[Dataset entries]
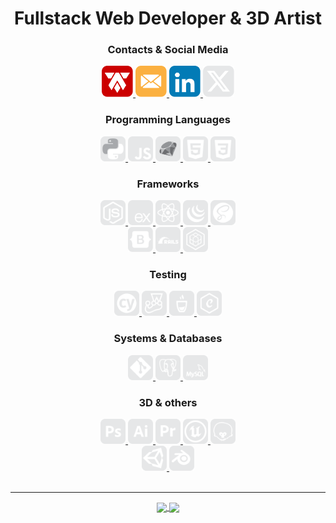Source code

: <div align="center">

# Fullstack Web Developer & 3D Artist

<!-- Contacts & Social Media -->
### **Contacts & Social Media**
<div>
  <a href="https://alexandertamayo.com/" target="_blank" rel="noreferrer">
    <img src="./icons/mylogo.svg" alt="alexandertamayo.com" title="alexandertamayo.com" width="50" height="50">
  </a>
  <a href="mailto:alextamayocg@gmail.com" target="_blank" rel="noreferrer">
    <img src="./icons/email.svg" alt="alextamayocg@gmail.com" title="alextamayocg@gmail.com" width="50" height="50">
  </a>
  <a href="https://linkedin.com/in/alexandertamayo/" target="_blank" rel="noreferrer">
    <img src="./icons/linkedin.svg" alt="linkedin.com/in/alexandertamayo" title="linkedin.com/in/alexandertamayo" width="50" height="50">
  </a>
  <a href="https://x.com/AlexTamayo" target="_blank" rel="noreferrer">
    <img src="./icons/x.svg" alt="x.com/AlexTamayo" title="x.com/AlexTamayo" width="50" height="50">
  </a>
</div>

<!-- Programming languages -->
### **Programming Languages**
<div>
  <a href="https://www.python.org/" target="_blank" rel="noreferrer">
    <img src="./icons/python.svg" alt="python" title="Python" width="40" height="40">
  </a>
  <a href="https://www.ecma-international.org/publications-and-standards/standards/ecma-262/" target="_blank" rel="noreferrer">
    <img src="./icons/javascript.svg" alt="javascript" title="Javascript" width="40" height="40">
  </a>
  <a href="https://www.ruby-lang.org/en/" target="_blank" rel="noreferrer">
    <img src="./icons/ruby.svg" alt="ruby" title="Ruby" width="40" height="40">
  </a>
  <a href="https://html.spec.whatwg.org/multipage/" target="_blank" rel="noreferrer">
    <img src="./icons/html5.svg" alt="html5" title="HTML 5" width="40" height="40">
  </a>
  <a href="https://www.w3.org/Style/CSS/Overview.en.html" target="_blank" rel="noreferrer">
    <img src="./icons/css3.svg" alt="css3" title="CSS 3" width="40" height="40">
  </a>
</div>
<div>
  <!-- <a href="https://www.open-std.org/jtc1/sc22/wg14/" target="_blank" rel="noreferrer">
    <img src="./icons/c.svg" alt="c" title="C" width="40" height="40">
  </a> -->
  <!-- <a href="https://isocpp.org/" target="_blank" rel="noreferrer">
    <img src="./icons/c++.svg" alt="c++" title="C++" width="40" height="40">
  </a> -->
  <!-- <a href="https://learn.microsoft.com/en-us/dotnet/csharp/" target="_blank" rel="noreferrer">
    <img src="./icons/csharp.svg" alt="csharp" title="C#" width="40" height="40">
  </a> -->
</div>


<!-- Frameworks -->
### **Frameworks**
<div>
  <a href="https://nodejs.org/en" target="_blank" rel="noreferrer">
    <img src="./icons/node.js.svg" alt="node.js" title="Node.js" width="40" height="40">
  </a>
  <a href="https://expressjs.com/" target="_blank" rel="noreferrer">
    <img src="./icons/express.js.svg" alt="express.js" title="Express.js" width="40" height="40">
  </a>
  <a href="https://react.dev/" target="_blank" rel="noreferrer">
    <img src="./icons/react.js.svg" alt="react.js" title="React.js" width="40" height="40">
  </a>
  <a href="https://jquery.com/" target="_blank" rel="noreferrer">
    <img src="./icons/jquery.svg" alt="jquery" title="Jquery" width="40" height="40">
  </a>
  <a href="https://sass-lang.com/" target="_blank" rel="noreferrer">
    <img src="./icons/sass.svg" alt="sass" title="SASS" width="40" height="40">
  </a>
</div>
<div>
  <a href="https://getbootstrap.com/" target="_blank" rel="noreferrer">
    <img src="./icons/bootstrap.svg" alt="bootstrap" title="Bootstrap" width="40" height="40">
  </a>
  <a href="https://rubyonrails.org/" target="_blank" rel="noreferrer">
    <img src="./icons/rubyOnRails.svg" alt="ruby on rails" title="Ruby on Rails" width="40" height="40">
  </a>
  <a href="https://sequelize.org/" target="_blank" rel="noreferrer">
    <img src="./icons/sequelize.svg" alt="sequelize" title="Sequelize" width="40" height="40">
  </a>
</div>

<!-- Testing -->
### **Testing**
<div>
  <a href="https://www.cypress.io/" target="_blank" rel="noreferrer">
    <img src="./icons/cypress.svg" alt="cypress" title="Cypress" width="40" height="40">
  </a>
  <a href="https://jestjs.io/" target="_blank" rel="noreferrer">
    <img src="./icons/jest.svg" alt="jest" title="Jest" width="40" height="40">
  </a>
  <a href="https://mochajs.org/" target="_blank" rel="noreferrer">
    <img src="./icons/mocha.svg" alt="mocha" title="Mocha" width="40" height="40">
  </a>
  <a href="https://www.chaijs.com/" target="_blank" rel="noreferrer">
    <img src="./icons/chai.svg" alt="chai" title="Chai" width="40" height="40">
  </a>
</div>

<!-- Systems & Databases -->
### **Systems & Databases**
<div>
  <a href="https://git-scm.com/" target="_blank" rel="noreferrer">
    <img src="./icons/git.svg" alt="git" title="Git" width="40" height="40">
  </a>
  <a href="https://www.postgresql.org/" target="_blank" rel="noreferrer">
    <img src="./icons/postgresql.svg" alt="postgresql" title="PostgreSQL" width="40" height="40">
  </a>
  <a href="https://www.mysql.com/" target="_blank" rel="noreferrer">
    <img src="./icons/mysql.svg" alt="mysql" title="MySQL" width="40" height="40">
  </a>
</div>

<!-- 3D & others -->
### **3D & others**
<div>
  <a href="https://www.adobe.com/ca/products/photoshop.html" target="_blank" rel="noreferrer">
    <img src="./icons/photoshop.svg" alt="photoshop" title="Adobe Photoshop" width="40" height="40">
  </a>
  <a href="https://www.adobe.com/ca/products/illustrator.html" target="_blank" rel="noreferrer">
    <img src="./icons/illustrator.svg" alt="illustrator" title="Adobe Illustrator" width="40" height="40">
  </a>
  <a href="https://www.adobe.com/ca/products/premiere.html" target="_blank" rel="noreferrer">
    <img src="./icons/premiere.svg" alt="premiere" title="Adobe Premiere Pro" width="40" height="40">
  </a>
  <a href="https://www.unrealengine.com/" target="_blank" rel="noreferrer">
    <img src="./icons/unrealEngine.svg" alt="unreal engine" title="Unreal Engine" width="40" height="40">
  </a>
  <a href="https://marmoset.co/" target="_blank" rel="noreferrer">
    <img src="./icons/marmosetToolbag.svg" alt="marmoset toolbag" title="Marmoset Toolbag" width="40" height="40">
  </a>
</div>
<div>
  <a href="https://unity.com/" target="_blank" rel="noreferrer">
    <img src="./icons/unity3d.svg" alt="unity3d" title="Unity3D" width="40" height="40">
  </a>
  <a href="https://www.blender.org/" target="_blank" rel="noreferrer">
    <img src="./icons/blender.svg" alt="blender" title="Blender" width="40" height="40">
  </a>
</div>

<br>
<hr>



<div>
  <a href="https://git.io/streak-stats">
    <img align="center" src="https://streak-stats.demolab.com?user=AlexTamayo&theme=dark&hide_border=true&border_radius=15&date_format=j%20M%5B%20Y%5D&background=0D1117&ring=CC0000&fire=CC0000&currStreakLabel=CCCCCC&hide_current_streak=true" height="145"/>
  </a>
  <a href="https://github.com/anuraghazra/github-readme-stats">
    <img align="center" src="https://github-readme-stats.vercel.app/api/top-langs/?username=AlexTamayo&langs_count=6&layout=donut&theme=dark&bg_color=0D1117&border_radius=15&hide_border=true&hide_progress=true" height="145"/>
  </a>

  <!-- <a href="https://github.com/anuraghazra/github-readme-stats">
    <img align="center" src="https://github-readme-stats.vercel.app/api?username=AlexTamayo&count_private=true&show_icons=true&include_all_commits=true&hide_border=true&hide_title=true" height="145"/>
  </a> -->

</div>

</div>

* * *

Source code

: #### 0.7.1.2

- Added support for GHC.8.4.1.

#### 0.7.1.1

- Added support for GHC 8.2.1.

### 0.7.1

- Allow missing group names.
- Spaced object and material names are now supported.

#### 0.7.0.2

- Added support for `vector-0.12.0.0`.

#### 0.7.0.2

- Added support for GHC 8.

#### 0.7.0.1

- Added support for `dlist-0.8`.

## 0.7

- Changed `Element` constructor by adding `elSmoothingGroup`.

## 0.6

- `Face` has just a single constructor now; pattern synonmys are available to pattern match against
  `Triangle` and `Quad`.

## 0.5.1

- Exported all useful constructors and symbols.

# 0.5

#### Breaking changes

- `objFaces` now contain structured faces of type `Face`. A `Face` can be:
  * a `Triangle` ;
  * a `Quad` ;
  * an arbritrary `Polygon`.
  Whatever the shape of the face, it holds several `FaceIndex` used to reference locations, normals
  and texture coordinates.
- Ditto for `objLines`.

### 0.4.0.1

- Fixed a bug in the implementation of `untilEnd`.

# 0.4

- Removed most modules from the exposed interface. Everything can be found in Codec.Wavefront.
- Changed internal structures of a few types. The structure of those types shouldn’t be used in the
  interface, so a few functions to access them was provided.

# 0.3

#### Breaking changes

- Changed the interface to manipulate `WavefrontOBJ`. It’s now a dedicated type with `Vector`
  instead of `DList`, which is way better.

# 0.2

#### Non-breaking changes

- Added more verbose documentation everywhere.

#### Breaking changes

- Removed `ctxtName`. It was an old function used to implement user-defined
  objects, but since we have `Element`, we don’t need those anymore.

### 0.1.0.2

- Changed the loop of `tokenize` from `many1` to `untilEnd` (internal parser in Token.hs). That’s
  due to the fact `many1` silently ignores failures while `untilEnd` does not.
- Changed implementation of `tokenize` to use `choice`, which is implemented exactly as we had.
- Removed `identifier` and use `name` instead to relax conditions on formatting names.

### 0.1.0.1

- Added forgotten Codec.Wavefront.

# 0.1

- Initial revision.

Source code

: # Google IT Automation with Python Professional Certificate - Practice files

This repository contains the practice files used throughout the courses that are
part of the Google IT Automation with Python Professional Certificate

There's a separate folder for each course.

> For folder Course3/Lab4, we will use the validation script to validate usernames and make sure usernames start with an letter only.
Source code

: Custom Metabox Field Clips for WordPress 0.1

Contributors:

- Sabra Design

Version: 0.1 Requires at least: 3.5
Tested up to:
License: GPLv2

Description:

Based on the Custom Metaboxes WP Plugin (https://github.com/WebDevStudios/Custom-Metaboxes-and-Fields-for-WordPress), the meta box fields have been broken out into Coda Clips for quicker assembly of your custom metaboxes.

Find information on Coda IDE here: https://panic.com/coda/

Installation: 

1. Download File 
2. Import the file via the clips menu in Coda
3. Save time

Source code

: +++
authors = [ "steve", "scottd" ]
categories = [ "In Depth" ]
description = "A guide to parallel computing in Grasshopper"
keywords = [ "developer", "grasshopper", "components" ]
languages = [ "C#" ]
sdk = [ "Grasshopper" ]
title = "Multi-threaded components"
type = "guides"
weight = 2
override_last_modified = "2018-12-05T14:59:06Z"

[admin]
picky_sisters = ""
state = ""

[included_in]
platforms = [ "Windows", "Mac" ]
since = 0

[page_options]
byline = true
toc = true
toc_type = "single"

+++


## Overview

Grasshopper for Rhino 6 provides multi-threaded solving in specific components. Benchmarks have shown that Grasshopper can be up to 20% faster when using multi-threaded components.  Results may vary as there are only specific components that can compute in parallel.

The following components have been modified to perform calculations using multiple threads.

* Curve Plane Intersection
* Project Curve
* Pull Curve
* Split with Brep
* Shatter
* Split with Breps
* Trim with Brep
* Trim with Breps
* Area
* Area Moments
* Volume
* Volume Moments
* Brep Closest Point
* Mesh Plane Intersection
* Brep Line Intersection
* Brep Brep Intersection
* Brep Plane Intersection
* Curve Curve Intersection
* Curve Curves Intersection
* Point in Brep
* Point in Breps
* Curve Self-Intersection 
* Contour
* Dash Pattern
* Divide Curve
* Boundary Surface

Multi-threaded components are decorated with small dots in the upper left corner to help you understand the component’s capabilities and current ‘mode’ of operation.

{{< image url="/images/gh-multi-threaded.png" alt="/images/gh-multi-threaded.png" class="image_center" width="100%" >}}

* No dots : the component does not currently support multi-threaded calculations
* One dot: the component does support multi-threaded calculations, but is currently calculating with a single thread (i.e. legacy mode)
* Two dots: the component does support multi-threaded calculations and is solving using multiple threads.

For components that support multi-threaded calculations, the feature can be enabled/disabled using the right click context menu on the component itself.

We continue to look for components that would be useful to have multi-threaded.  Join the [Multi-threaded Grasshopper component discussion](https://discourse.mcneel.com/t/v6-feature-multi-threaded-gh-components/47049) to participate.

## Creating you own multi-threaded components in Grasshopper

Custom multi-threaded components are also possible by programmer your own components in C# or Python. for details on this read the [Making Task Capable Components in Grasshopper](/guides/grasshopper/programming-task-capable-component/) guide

_About this exercise_.
Reproduce, word for word, the lines from the one containing "Curve Plane Intersection" to the one containing "For components that support", inclusive.

_Task solution_.
* Curve Plane Intersection
* Project Curve
* Pull Curve
* Split with Brep
* Shatter
* Split with Breps
* Trim with Brep
* Trim with Breps
* Area
* Area Moments
* Volume
* Volume Moments
* Brep Closest Point
* Mesh Plane Intersection
* Brep Line Intersection
* Brep Brep Intersection
* Brep Plane Intersection
* Curve Curve Intersection
* Curve Curves Intersection
* Point in Brep
* Point in Breps
* Curve Self-Intersection 
* Contour
* Dash Pattern
* Divide Curve
* Boundary Surface

Multi-threaded components are decorated with small dots in the upper left corner to help you understand the component’s capabilities and current ‘mode’ of operation.

{{< image url="/images/gh-multi-threaded.png" alt="/images/gh-multi-threaded.png" class="image_center" width="100%" >}}

* No dots : the component does not currently support multi-threaded calculations
* One dot: the component does support multi-threaded calculations, but is currently calculating with a single thread (i.e. legacy mode)
* Two dots: the component does support multi-threaded calculations and is solving using multiple threads.

For components that support multi-threaded calculations, the feature can be enabled/disabled using the right click context menu on the component itself.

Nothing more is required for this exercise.